▶ What is expected
Copy every entry exactly as given, minus the images.

▶ Working data
- - - - - - -
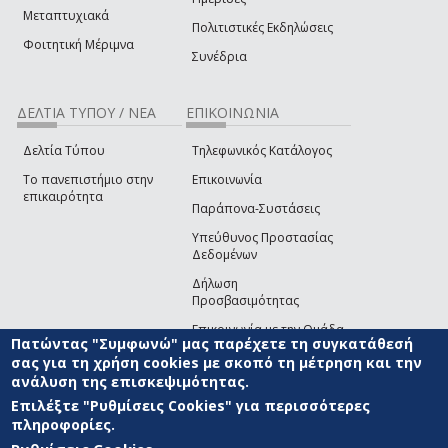
Μεταπτυχιακά
Πολιτιστικές Εκδηλώσεις
Φοιτητική Μέριμνα
Συνέδρια
ΔΕΛΤΙΑ ΤΥΠΟΥ / ΝΕΑ
ΕΠΙΚΟΙΝΩΝΙΑ
Δελτία Τύπου
Τηλεφωνικός Κατάλογος
Το πανεπιστήμιο στην
Επικοινωνία
επικαιρότητα
Παράπονα-Συστάσεις
Υπεύθυνος Προστασίας
Δεδομένων
Δήλωση
Προσβασιμότητας
Επικοινωνία με την Ομάδα
Πατώντας "Συμφωνώ" μας παρέχετε τη συγκατάθεσή
Ανάπτυξης του site
(link sends e-mail)
σας για τη χρήση cookies με σκοπό τη μέτρηση και την
ανάλυση της επισκεψιμότητας.
© ΠΑΝΕΠΙΣΤΗΜΙΟ ΑΙΓΑΙΟΥ
ΟΡΟΙ ΧΡΗΣΗΣ
ΠΟΛΙΤΙΚΗ COOKIES
ΟΜΑΔΑ
ΑΝΑΠΤΥΞΗΣ
Επιλέξτε "Ρυθμίσεις Cookies" για περισσότερες
πληροφορίες.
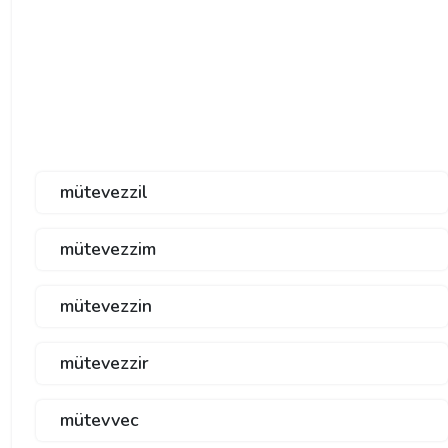
mütevezzil
mütevezzim
mütevezzin
mütevezzir
mütevvec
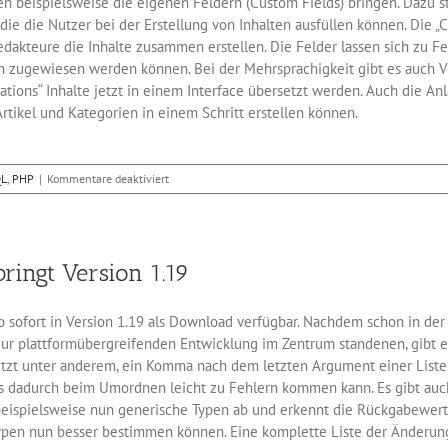
len beispielsweise die eigenen Feldern (Custom Fields) bringen. Dazu s
 die die Nutzer bei der Erstellung von Inhalten ausfüllen können. Die „
dakteure die Inhalte zusammen erstellen. Die Felder lassen sich zu
n zugewiesen werden können. Bei der Mehrsprachigkeit gibt es auch 
tions“ Inhalte jetzt in einem Interface übersetzt werden. Auch die An
rtikel und Kategorien in einem Schritt erstellen können.
für
L
,
PHP
|
Kommentare deaktiviert
CMS
Joomla:
Update
auf
bringt Version 1.19
Version
3.7
b sofort in Version 1.19 als Download verfügbar. Nachdem schon in de
r plattformübergreifenden Entwicklung im Zentrum standenen, gibt es
jetzt unter anderem, ein Komma nach dem letzten Argument einer Liste
es dadurch beim Umordnen leicht zu Fehlern kommen kann. Es gibt a
beispielsweise nun generische Typen ab und erkennt die Rückgabewert
pen nun besser bestimmen können. Eine komplette Liste der Änderung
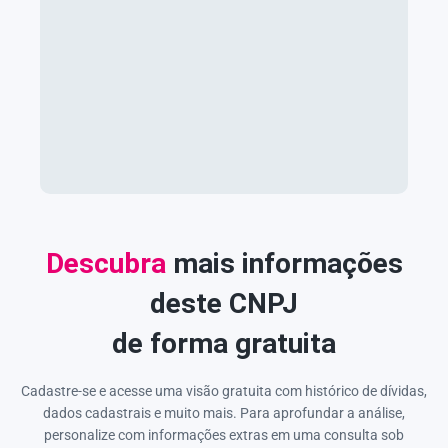
Descubra
mais informações
deste CNPJ
de forma gratuita
Cadastre-se e acesse uma visão gratuita com histórico de dívidas,
dados cadastrais e muito mais. Para aprofundar a análise,
personalize com informações extras em uma consulta sob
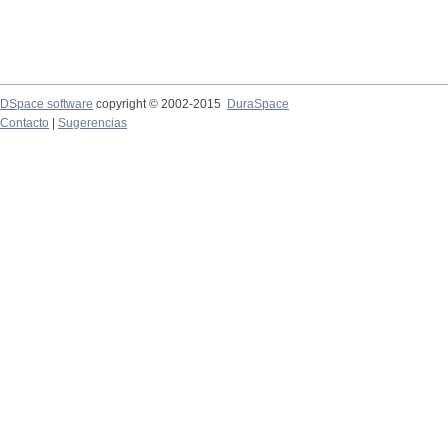
DSpace software
copyright © 2002-2015
DuraSpace
Contacto
|
Sugerencias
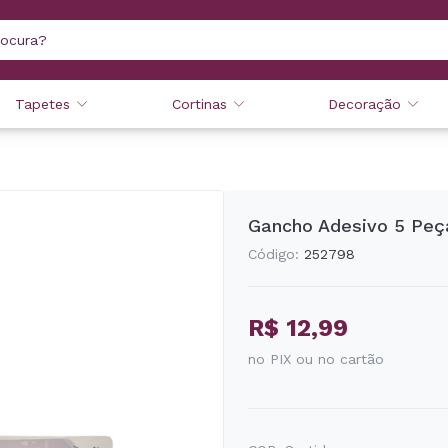
Tapetes
Cortinas
Decoração
Gancho Adesivo 5 Peça
Código:
252798
R$ 12,99
no PIX ou no cartão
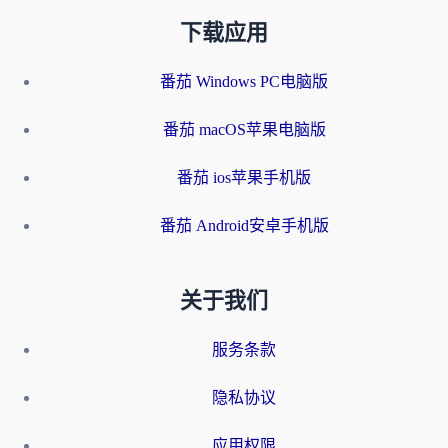
下载应用
番茄 Windows PC电脑版
番茄 macOS苹果电脑版
番茄 ios苹果手机版
番茄 Android安卓手机版
关于我们
服务条款
隐私协议
应用权限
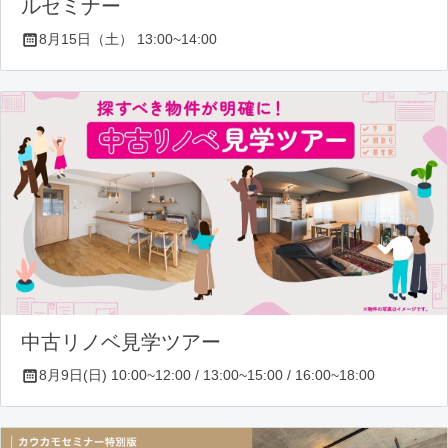
ルセミナー
8月15日（土） 13:00~14:00
中古リノベ見学ツアー
8月9日(日) 10:00~12:00 / 13:00~15:00 / 16:00~18:00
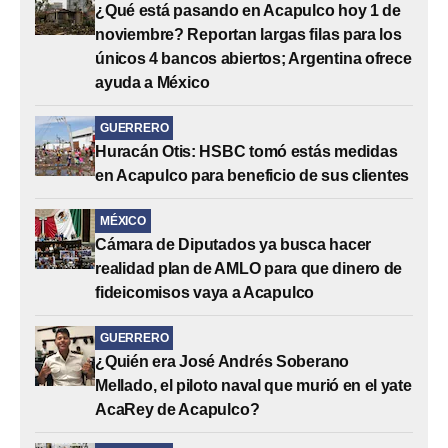
¿Qué está pasando en Acapulco hoy 1 de
noviembre? Reportan largas filas para los
únicos 4 bancos abiertos; Argentina ofrece
ayuda a México
GUERRERO
Huracán Otis: HSBC tomó estás medidas
en Acapulco para beneficio de sus clientes
MÉXICO
Cámara de Diputados ya busca hacer
realidad plan de AMLO para que dinero de
fideicomisos vaya a Acapulco
GUERRERO
¿Quién era José Andrés Soberano
Mellado, el piloto naval que murió en el yate
AcaRey de Acapulco?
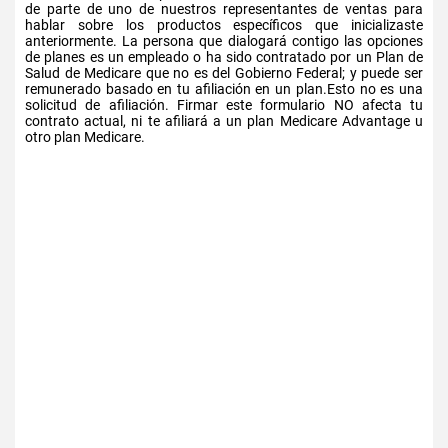
de parte de uno de nuestros representantes de ventas para
hablar sobre los productos específicos que inicializaste
anteriormente. La persona que dialogará contigo las opciones
de planes es un empleado o ha sido contratado por un Plan de
Salud de Medicare que no es del Gobierno Federal; y puede ser
remunerado basado en tu afiliación en un plan.Esto no es una
solicitud de afiliación. Firmar este formulario NO afecta tu
contrato actual, ni te afiliará a un plan Medicare Advantage u
otro plan Medicare.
- - - - - - -
▶ Answer to this exercise
Μεταπτυχιακά
Πολιτιστικές Εκδηλώσεις
Φοιτητική Μέριμνα
Συνέδρια
ΔΕΛΤΙΑ ΤΥΠΟΥ / ΝΕΑ
ΕΠΙΚΟΙΝΩΝΙΑ
Δελτία Τύπου
Τηλεφωνικός Κατάλογος
Το πανεπιστήμιο στην
Επικοινωνία
επικαιρότητα
Παράπονα-Συστάσεις
Υπεύθυνος Προστασίας
Δεδομένων
Δήλωση
Προσβασιμότητας
Επικοινωνία με την Ομάδα
Πατώντας "Συμφωνώ" μας παρέχετε τη συγκατάθεσή
Ανάπτυξης του site
(link sends e-mail)
σας για τη χρήση cookies με σκοπό τη μέτρηση και την
ανάλυση της επισκεψιμότητας.
© ΠΑΝΕΠΙΣΤΗΜΙΟ ΑΙΓΑΙΟΥ
ΟΡΟΙ ΧΡΗΣΗΣ
ΠΟΛΙΤΙΚΗ COOKIES
ΟΜΑΔΑ
ΑΝΑΠΤΥΞΗΣ
Επιλέξτε "Ρυθμίσεις Cookies" για περισσότερες
πληροφορίες.
mütevezzil
mütevezzim
mütevezzin
mütevezzir
mütevvec
len beispielsweise die eigenen Feldern (Custom Fields) bringen. Dazu s
 die die Nutzer bei der Erstellung von Inhalten ausfüllen können. Die „
dakteure die Inhalte zusammen erstellen. Die Felder lassen sich zu
n zugewiesen werden können. Bei der Mehrsprachigkeit gibt es auch 
tions“ Inhalte jetzt in einem Interface übersetzt werden. Auch die An
rtikel und Kategorien in einem Schritt erstellen können.
für
L
,
PHP
|
Kommentare deaktiviert
CMS
Joomla:
Update
auf
bringt Version 1.19
Version
3.7
b sofort in Version 1.19 als Download verfügbar. Nachdem schon in de
r plattformübergreifenden Entwicklung im Zentrum standenen, gibt es
jetzt unter anderem, ein Komma nach dem letzten Argument einer Liste
es dadurch beim Umordnen leicht zu Fehlern kommen kann. Es gibt a
beispielsweise nun generische Typen ab und erkennt die Rückgabewert
pen nun besser bestimmen können. Eine komplette Liste der Änderung
Descubra
mais informações
deste CNPJ
de forma gratuita
Cadastre-se e acesse uma visão gratuita com histórico de dívidas,
dados cadastrais e muito mais. Para aprofundar a análise,
personalize com informações extras em uma consulta sob
DSpace software
copyright © 2002-2015
DuraSpace
Contacto
|
Sugerencias
Tapetes
Cortinas
Decoração
Gancho Adesivo 5 Peça
Código:
252798
R$ 12,99
no PIX ou no cartão
下载应用
番茄 Windows PC电脑版
番茄 macOS苹果电脑版
番茄 ios苹果手机版
番茄 Android安卓手机版
关于我们
服务条款
隐私协议
应用权限
ルセミナー
8月15日（土） 13:00~14:00
中古リノベ見学ツアー
8月9日(日) 10:00~12:00 / 13:00~15:00 / 16:00~18:00
¿Qué está pasando en Acapulco hoy 1 de
noviembre? Reportan largas filas para los
únicos 4 bancos abiertos; Argentina ofrece
ayuda a México
GUERRERO
Huracán Otis: HSBC tomó estás medidas
en Acapulco para beneficio de sus clientes
MÉXICO
Cámara de Diputados ya busca hacer
realidad plan de AMLO para que dinero de
fideicomisos vaya a Acapulco
GUERRERO
¿Quién era José Andrés Soberano
Mellado, el piloto naval que murió en el yate
AcaRey de Acapulco?
de parte de uno de nuestros representantes de ventas para
hablar sobre los productos específicos que inicializaste
anteriormente. La persona que dialogará contigo las opciones
de planes es un empleado o ha sido contratado por un Plan de
Salud de Medicare que no es del Gobierno Federal; y puede ser
remunerado basado en tu afiliación en un plan.Esto no es una
solicitud de afiliación. Firmar este formulario NO afecta tu
contrato actual, ni te afiliará a un plan Medicare Advantage u
otro plan Medicare.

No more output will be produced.